Six years ago, back when I first learned what energy healing was, I was sitting at my kitchen table in San Francisco with a friend who had flown in from Australia to spend the summer with me. We were releasing energy together when all of the sudden, I got hit with the biggest vision I had ever experienced, before or since.
I was huddled on the floor with my children as the cottage burned around us. I was trapped in that hellish heat, knowing that my children were going to die because of what I was.
The vision was so strong that I couldn't breathe. I was left gasping and nauseated and clutching the edge of the table. It was your classic burn-the-witch flashback, one that any woman healer - any woman, really - will be familiar with.
My friend sat across the table, hand wrapped around his coffee mug, looking at me quietly. With empathy, but also with a prosaic “yeah, that’ll happen” demeanor.
For years, whenever this vision would pop in, I would see a tree, barren and blackened by flame. It’s only been recently that the tree has begun to flourish and blossom again.
Whether this is something that really happened to me in a past life, or was my assimilation of the collective consciousness, or was simply my subconscious processing fear doesn’t really matter. Even though I’ve worked with it for years and healed much of it, it still has the power bring tears to my eyes.
Years later, I was working with a healer on burnout. Energetic work - channeling, healing, holding space, helping people process their emotions - can completely tank you out if you aren’t replenishing yourself properly, and I hadn’t been. She noticed that I kept putting my right hand on my neck and tipping my head to the left when I was thinking, something I’ve done for as long as I can remember.
She closed her eyes, opened them again, and told me that I'd been hanged in a past life for being a channeler.
I think of that every time I find myself holding my neck.
Coming out as a channeler was hard - it took me years. I still feel uncomfortable talking about it with people, and not just because it's a tricky thing to explain. Even though I've become slightly more open with it, whenever I think about posting something extra hippie on social media - crystals, oils, sage, whatever I’m geeking out about at the moment - I hesitate.
Lately, I’ve been thinking about where I’m still hiding, where I'm not stepping in fully. And what my responsibility is to those who have come before me and those who will come after.
Part of our feminine ancestry as healers, herbalists, and midwives has been many millennia of fear and often violent death.
But it’s safer now than it has been in any point in known history to practice this light. We are now on the leading edge of processing that pain and that trauma for thousands of our ancestors, for our future children, and for the collective. But it’s not easy. It can make something as simple as an Instagram post feel deeply unsafe.
I’m a channeler and an empath and a light worker. And since we are all mirrors of each other, if you’re reading this, you're probably a healer too.
If you’ve ever held energy in your hands or used light to heal an energetic wound or burned sage and felt the difference, this is part of your journey. If you know you’re meant for something bigger and you feel right on the edge of that power, this is part of your story.

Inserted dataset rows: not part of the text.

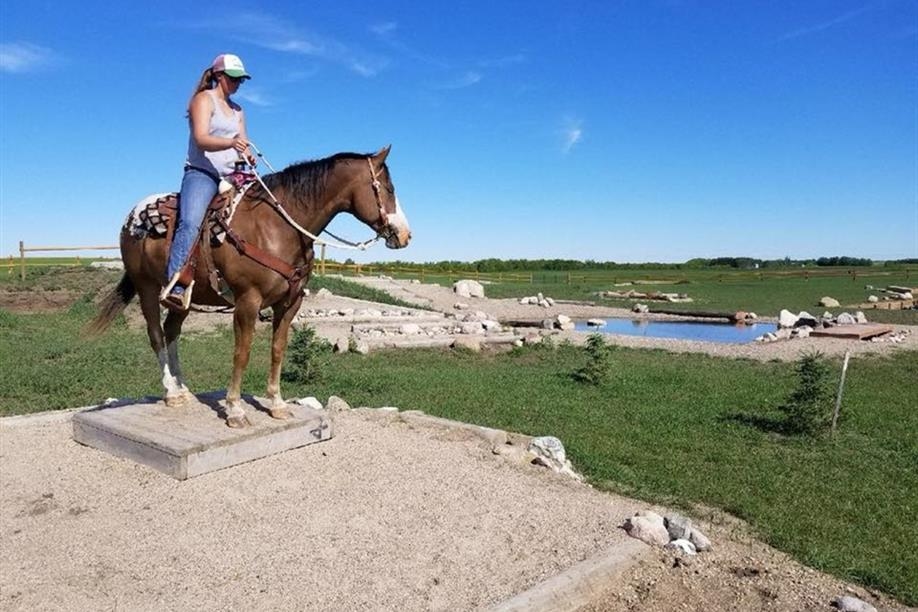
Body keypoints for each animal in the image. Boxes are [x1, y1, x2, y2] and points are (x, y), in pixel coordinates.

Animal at [90, 146, 411, 428]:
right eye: (388, 188)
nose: (405, 235)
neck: (278, 226)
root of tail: (131, 217)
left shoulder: (290, 303)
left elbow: (278, 349)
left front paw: (277, 404)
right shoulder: (247, 301)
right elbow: (241, 353)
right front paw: (234, 409)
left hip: (183, 297)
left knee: (172, 332)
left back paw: (184, 389)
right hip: (145, 287)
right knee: (156, 335)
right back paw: (171, 392)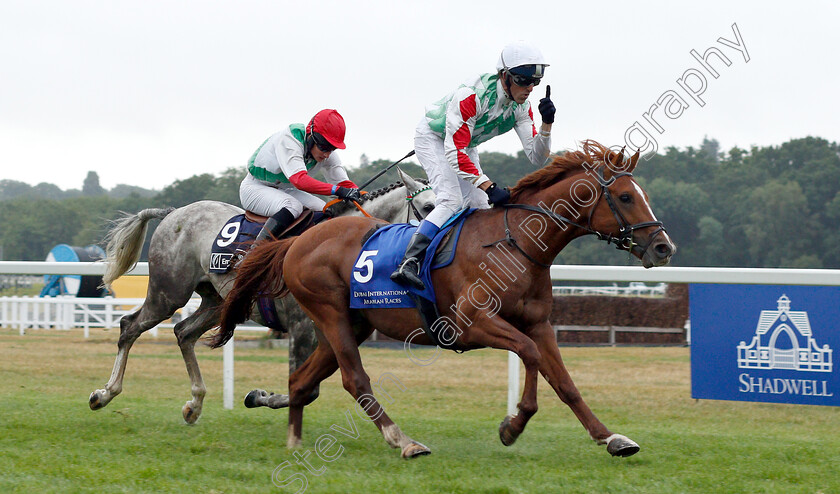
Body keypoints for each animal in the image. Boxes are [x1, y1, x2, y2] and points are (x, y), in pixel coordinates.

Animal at [91, 170, 434, 424]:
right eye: (429, 207)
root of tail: (175, 212)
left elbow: (312, 388)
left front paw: (259, 396)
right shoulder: (302, 327)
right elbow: (304, 388)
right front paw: (258, 396)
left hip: (219, 301)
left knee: (183, 332)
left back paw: (194, 404)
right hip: (168, 293)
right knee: (130, 326)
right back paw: (104, 393)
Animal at [212, 142, 676, 460]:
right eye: (625, 197)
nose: (663, 248)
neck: (516, 242)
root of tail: (296, 241)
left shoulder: (539, 323)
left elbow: (564, 382)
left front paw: (611, 437)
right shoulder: (473, 322)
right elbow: (529, 355)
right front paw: (513, 424)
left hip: (351, 324)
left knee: (302, 380)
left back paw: (283, 424)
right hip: (330, 316)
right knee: (353, 380)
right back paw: (403, 440)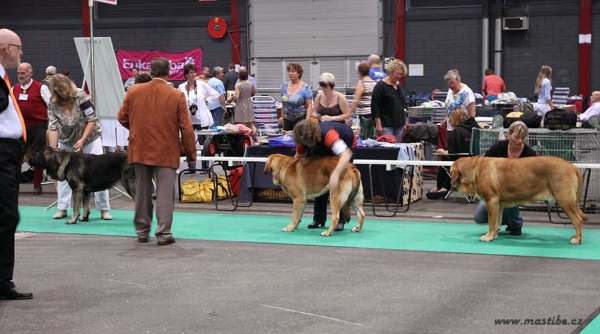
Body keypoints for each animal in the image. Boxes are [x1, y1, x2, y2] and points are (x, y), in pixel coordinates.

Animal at [452, 155, 588, 244]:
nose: (451, 185)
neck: (475, 168)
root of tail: (573, 167)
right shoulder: (498, 204)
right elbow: (497, 223)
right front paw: (494, 235)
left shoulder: (491, 201)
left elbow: (491, 222)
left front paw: (488, 237)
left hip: (564, 200)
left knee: (578, 220)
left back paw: (577, 239)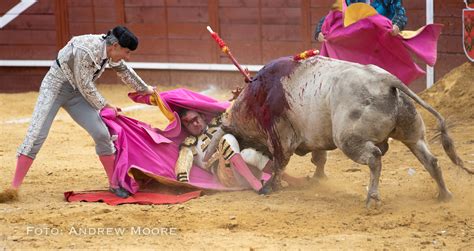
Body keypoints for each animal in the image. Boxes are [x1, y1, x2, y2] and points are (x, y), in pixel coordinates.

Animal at [206, 56, 468, 207]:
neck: (255, 98)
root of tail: (387, 80)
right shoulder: (314, 137)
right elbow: (319, 158)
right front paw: (317, 179)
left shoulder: (280, 136)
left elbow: (280, 163)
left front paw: (269, 188)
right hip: (413, 134)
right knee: (431, 160)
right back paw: (444, 195)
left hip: (348, 140)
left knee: (374, 157)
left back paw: (373, 198)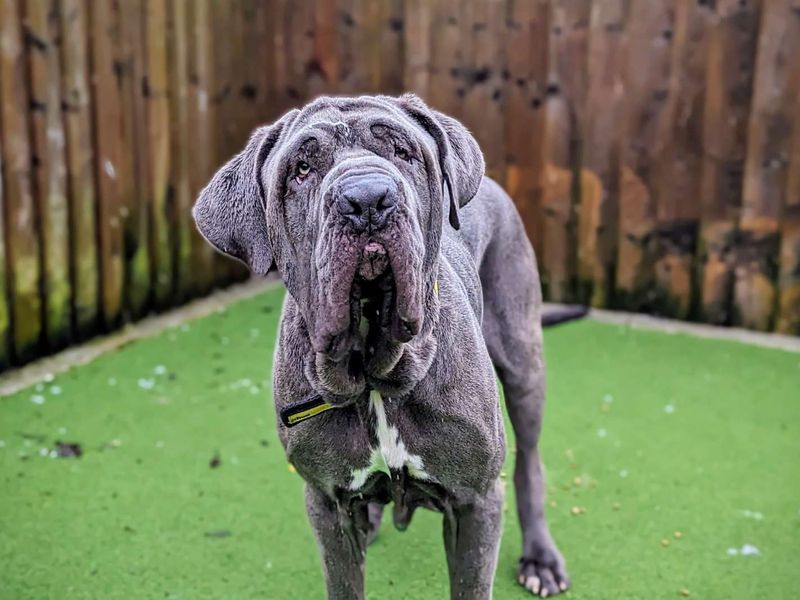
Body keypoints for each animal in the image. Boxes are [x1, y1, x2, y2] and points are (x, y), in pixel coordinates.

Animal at [191, 95, 572, 600]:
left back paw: (540, 558)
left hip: (523, 362)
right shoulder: (327, 505)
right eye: (301, 168)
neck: (375, 374)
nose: (367, 199)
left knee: (529, 458)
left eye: (403, 152)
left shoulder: (476, 502)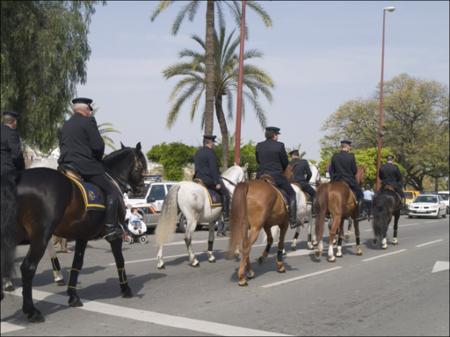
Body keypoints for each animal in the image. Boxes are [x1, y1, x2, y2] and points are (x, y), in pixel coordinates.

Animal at [0, 141, 147, 320]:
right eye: (141, 165)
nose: (141, 190)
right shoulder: (115, 234)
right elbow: (120, 259)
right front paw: (126, 289)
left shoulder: (82, 235)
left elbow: (77, 263)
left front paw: (73, 297)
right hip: (40, 236)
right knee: (27, 268)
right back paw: (32, 311)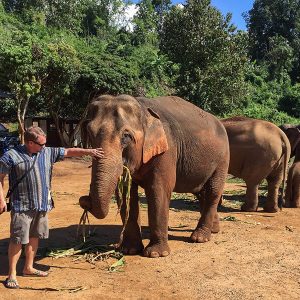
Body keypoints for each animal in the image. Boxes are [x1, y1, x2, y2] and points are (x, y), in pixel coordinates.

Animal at [78, 94, 229, 258]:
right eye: (89, 133)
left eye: (126, 136)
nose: (84, 200)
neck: (143, 109)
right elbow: (126, 194)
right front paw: (129, 250)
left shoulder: (167, 150)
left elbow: (158, 190)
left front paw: (156, 254)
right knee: (201, 192)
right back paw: (213, 230)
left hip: (222, 159)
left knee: (213, 191)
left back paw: (199, 238)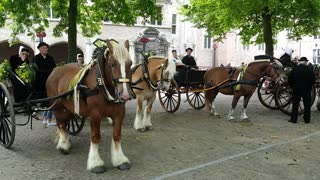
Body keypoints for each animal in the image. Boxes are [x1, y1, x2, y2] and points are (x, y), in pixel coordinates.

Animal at [46, 39, 132, 173]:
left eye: (130, 63)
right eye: (112, 64)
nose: (125, 95)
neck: (101, 84)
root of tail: (55, 70)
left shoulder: (119, 113)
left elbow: (117, 135)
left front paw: (120, 160)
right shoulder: (95, 115)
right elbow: (95, 137)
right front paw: (95, 163)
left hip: (69, 107)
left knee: (65, 122)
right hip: (58, 107)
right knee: (61, 125)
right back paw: (63, 145)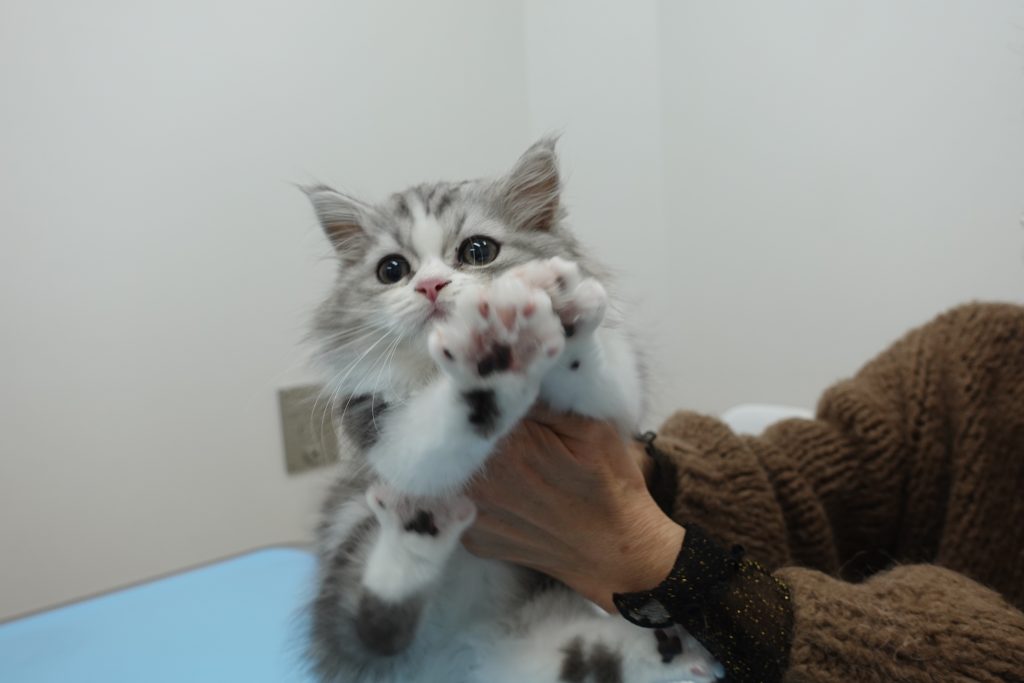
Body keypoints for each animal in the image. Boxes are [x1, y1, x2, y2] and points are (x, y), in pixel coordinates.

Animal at [302, 138, 722, 683]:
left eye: (478, 251)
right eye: (391, 270)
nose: (431, 286)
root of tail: (463, 655)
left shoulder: (616, 403)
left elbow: (600, 379)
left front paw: (561, 310)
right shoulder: (380, 430)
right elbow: (438, 438)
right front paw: (490, 356)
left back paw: (670, 651)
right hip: (352, 538)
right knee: (372, 629)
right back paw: (420, 525)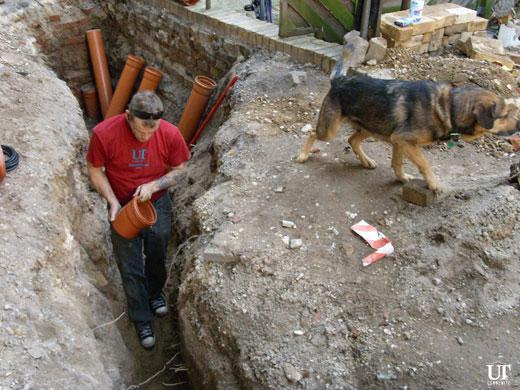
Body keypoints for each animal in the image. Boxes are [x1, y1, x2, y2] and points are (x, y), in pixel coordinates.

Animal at [296, 72, 520, 193]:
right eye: (505, 114)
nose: (518, 126)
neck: (450, 107)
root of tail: (339, 79)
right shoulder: (403, 140)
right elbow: (424, 164)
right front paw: (433, 183)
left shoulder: (398, 140)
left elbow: (397, 163)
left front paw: (402, 178)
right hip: (330, 129)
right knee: (313, 133)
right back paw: (303, 155)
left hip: (374, 126)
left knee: (352, 140)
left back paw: (366, 161)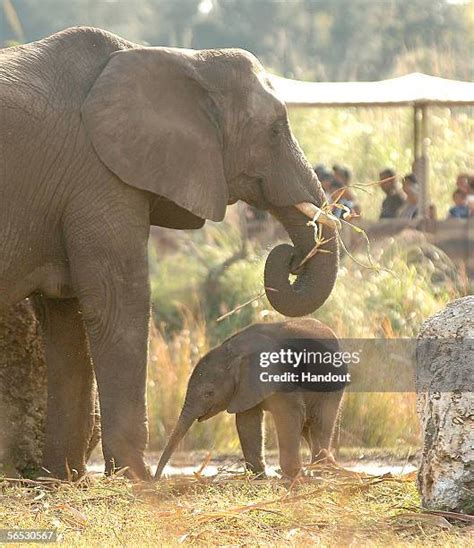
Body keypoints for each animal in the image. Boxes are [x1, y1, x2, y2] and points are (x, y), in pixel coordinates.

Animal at [155, 318, 344, 478]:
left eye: (208, 393)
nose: (156, 479)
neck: (232, 352)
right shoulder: (244, 389)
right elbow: (247, 422)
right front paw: (259, 476)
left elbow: (289, 414)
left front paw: (291, 476)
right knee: (308, 426)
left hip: (332, 384)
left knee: (320, 422)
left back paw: (321, 471)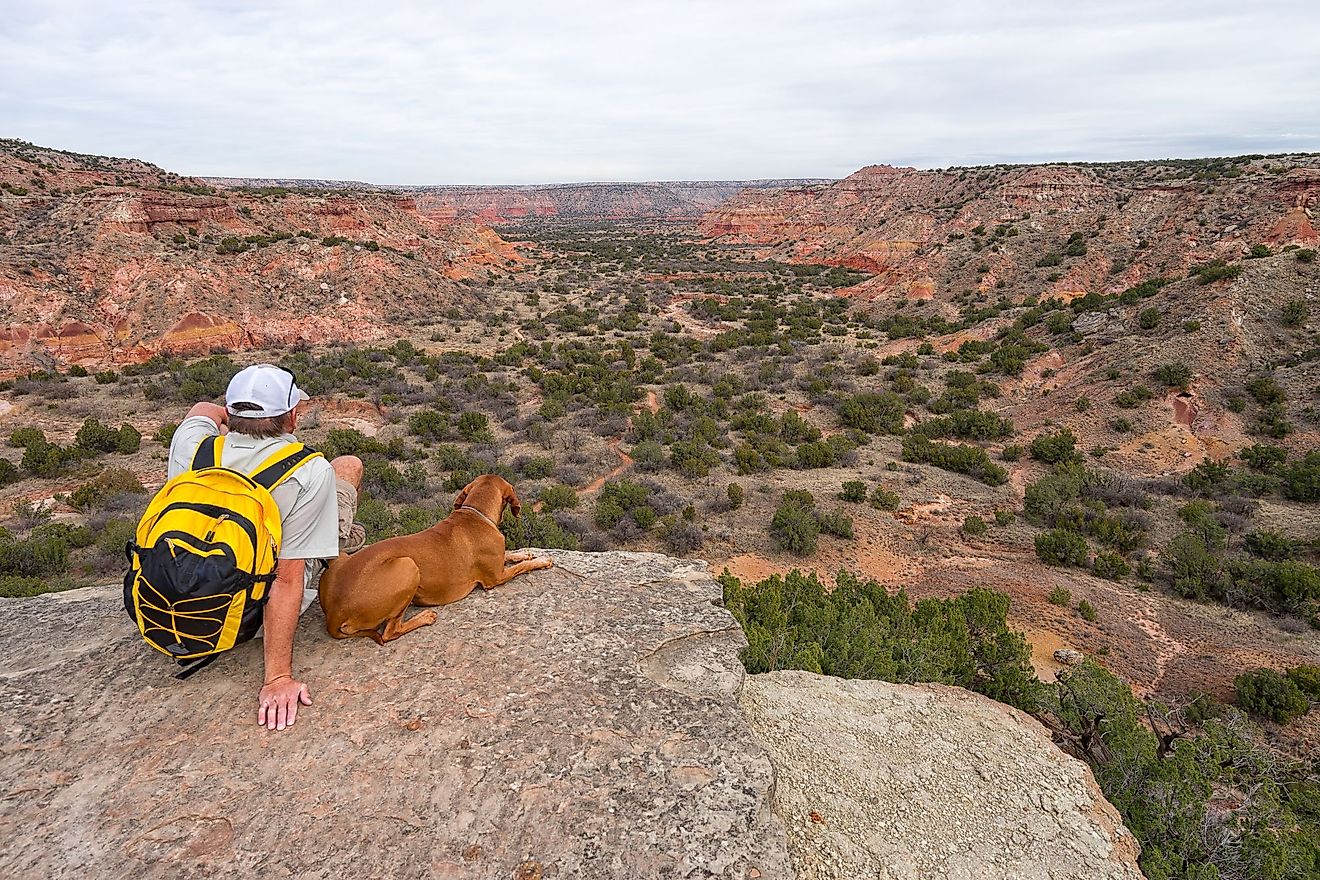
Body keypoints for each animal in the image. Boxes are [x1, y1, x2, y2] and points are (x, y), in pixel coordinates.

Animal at [318, 477, 551, 643]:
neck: (476, 513)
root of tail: (334, 614)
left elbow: (511, 555)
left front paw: (524, 553)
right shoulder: (496, 578)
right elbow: (522, 567)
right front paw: (541, 561)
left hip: (339, 557)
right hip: (408, 566)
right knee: (390, 632)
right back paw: (426, 617)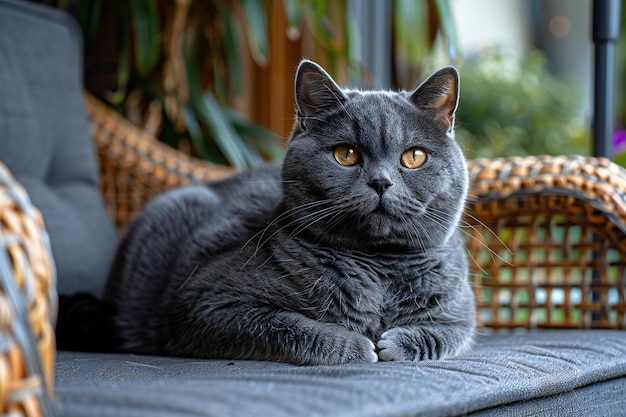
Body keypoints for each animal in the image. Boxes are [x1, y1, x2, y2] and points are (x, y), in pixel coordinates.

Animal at [103, 59, 472, 364]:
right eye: (346, 154)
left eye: (414, 157)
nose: (381, 182)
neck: (378, 268)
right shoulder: (204, 304)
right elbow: (288, 324)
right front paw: (357, 346)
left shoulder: (460, 310)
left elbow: (446, 331)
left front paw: (396, 343)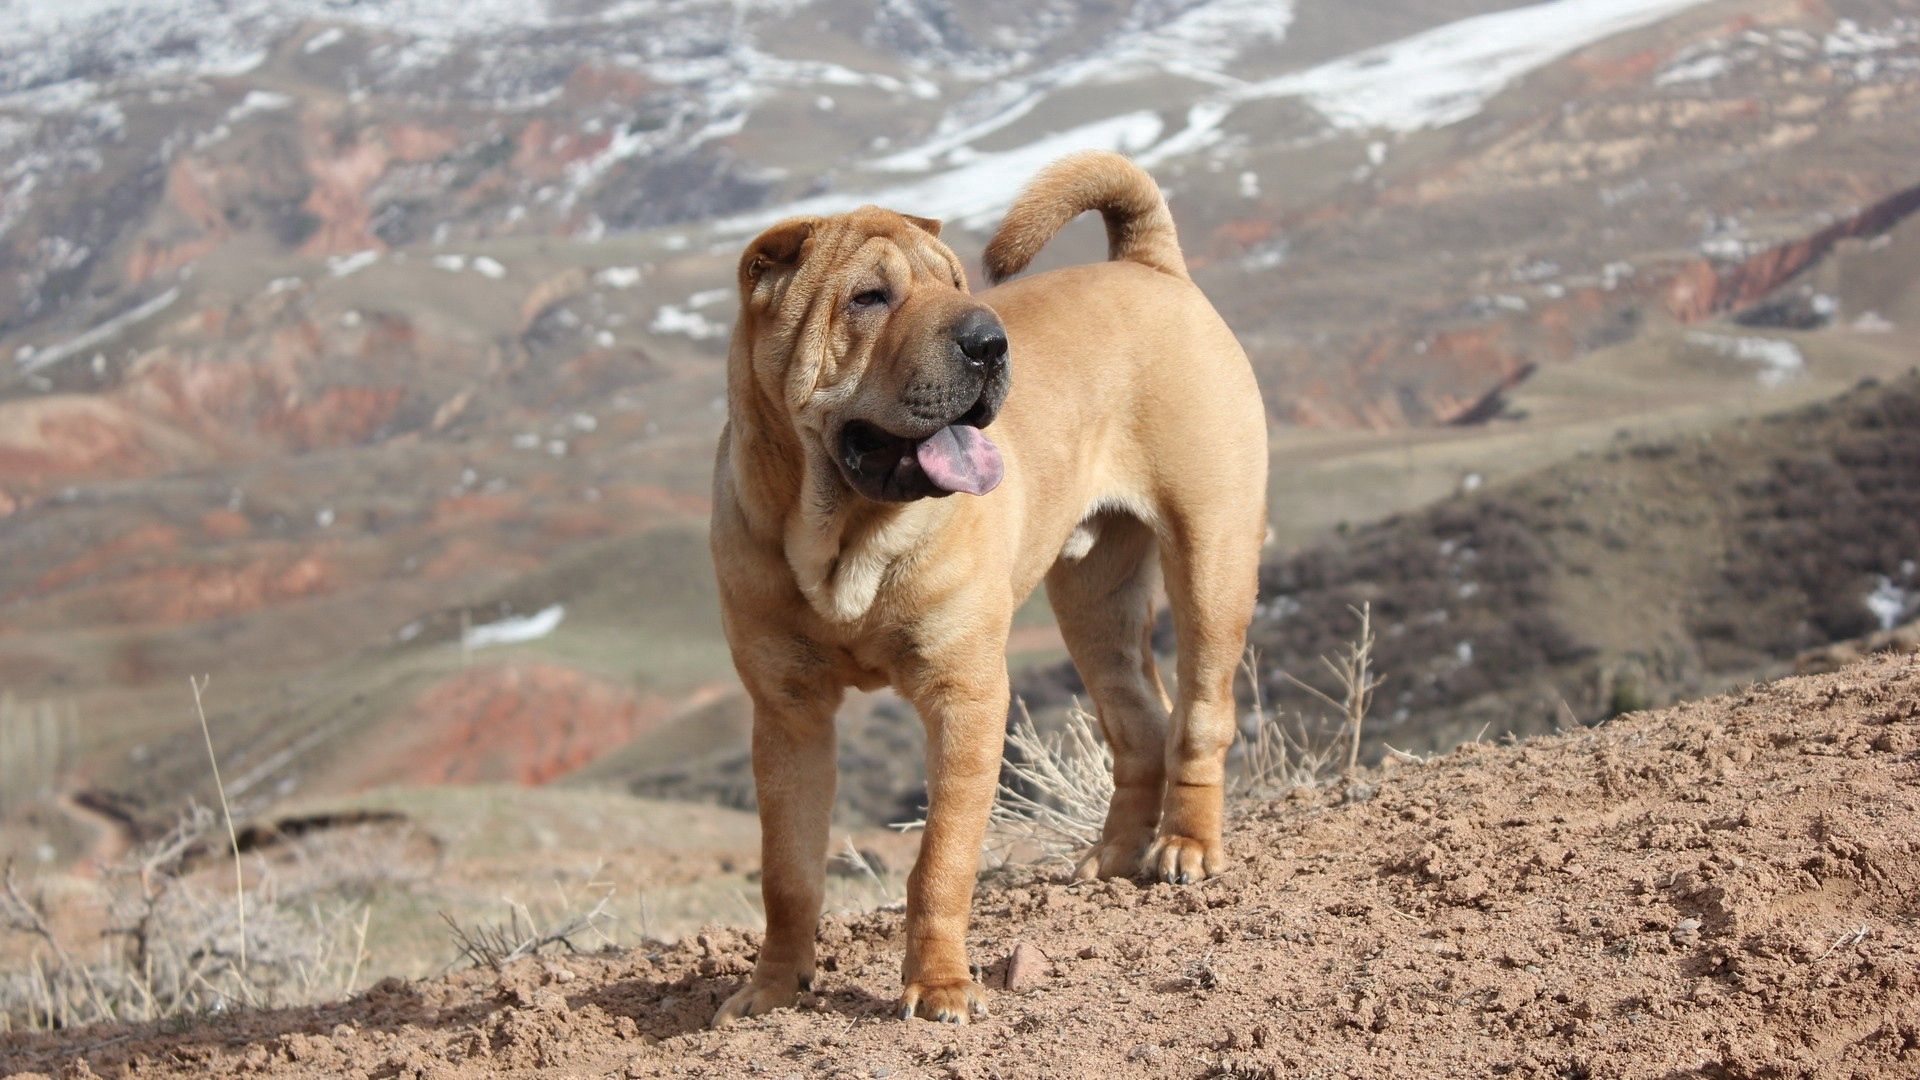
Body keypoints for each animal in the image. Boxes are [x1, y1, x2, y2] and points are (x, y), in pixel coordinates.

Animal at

We are all part of this history, whether in past or present lived experience or as a member of the collective.
I want to fully step into this. I want to own the witch and the hippie and the channeler and know that those are all just labels to help put words to a universal truth that we are all so much bigger and brighter than we know. We have power we don’t yet fully understand. We have access to wisdom and abilities that we are only just beginning to dream of.
It’s time to harness our potential and learn to ride the edge of that wave. Because it’s just beginning - and it’s going to take us somewhere we can't yet imagine.